While company earnings were certainly impacted by the economic shutdown and uneven pace of reopening, company profits held up better than expected. Bonds also delivered positive quarterly returns. While bond returns were modest at 0.62%, the results were impressive in light of the significant reallocation of funds toward “risk on” investments such as stocks.
ECONOMIC NEWS: Moderating Improvements
Major economic indicators (unemployment rate, retail sales, manufacturing orders, hours worked, and job growth) posted significant improvements in June, July and August. As the economy reopened, consumption, mobility and business activity increased, spurring supply and demand improvements. The direct benefits from reopening the economy coupled with massive fiscal (expanded unemployment benefits and stimulus checks) and monetary (interest rate cuts, bond buying programs) stimulus jolted the economy back to life. This was certainly welcome news and helped explain the initial disconnect between the stock market recovery and recessionary economic conditions.
Recent economic data shows a continuing economic recovery, but at a slower pace.

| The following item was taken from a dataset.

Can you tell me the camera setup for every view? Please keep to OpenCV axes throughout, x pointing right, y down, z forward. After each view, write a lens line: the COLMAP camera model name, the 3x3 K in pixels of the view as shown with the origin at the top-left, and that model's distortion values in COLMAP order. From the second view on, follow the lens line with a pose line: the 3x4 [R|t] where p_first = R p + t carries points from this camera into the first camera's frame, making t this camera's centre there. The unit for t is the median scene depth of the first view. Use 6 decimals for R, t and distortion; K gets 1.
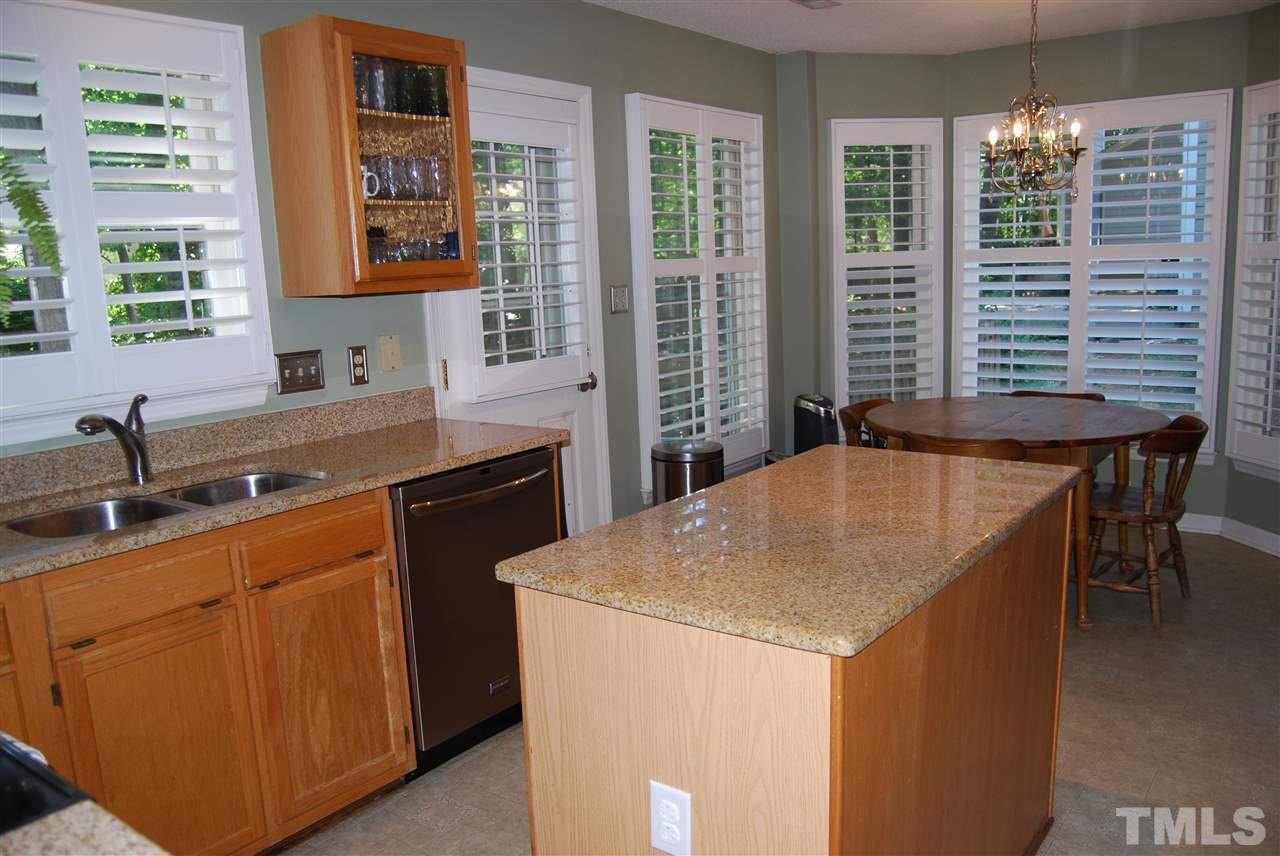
lens RADIAL K [[1007.6, 0, 636.8], [0, 1007.6, 438.6], [0, 0, 1]] dist [-0.092326, 0.035604]
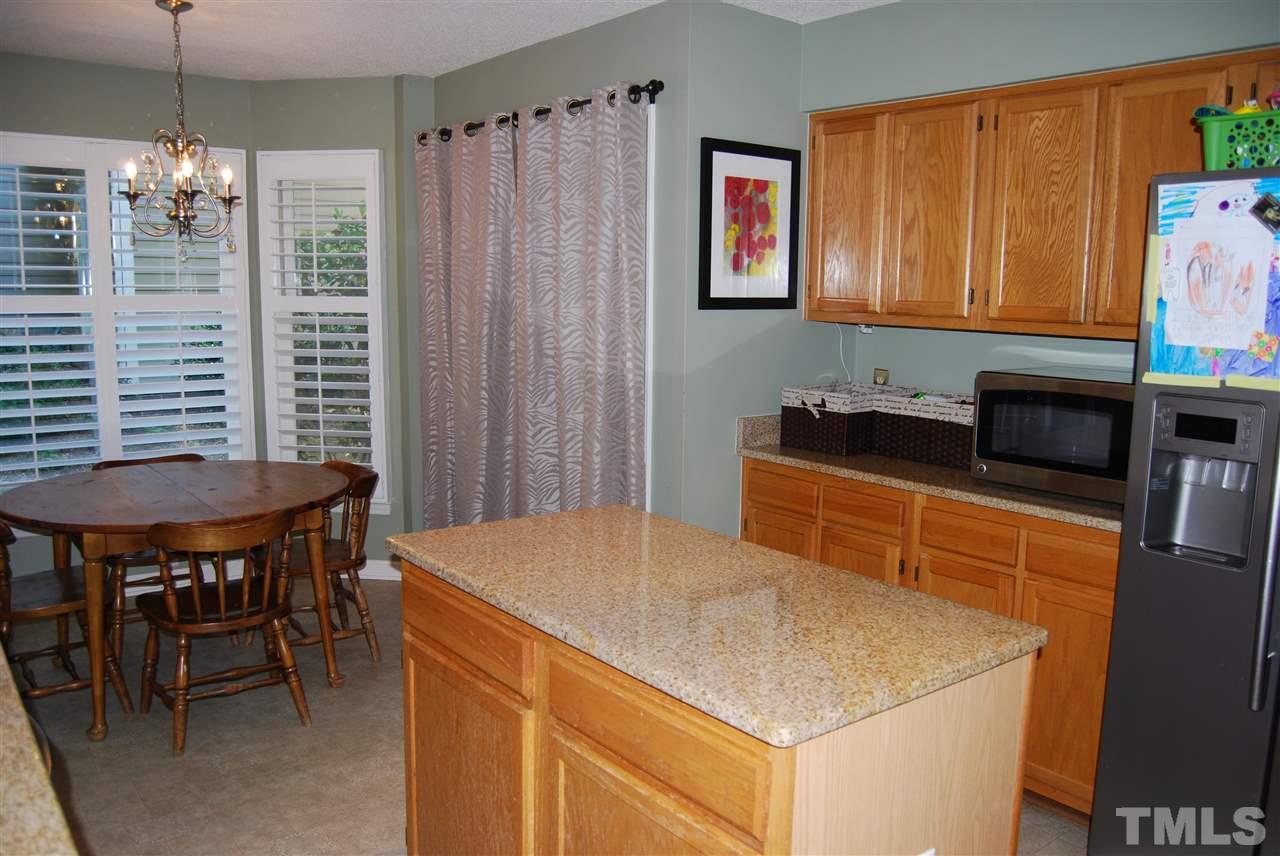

This is not surprising. As the fiscal and monetary stimulus slows, traditional economic drivers will determine the pace of the recovery. So far, so good.
UPCOMING ITEMS TO WATCH: Uncertainty is the Consensus
The two most frequent questions from clients are: What happens if Trump wins? What happens if Biden wins?
First, stock returns are not materially different in periods when a Republican is President versus periods when a Democrat is in the White House. Second, picking sector winners based on election results is difficult. For example, conventional wisdom is a Republican-controlled government would mean less regulation for certain sectors. Since Trump was elected, the worst performing sectors are financials and energy. These are two of the most highly regulated sectors.
Finally, election uncertainty is the consensus view. In other words, if most investors are expecting election uncertainty, will actual uncertainty surprise anyone? Increased volatility is certainly possible from election results and events. However, stocks are long-term investments and owning stocks requires a holding period far longer than an election cycle.
We know these are trying times for many clients. We are here to listen and advise.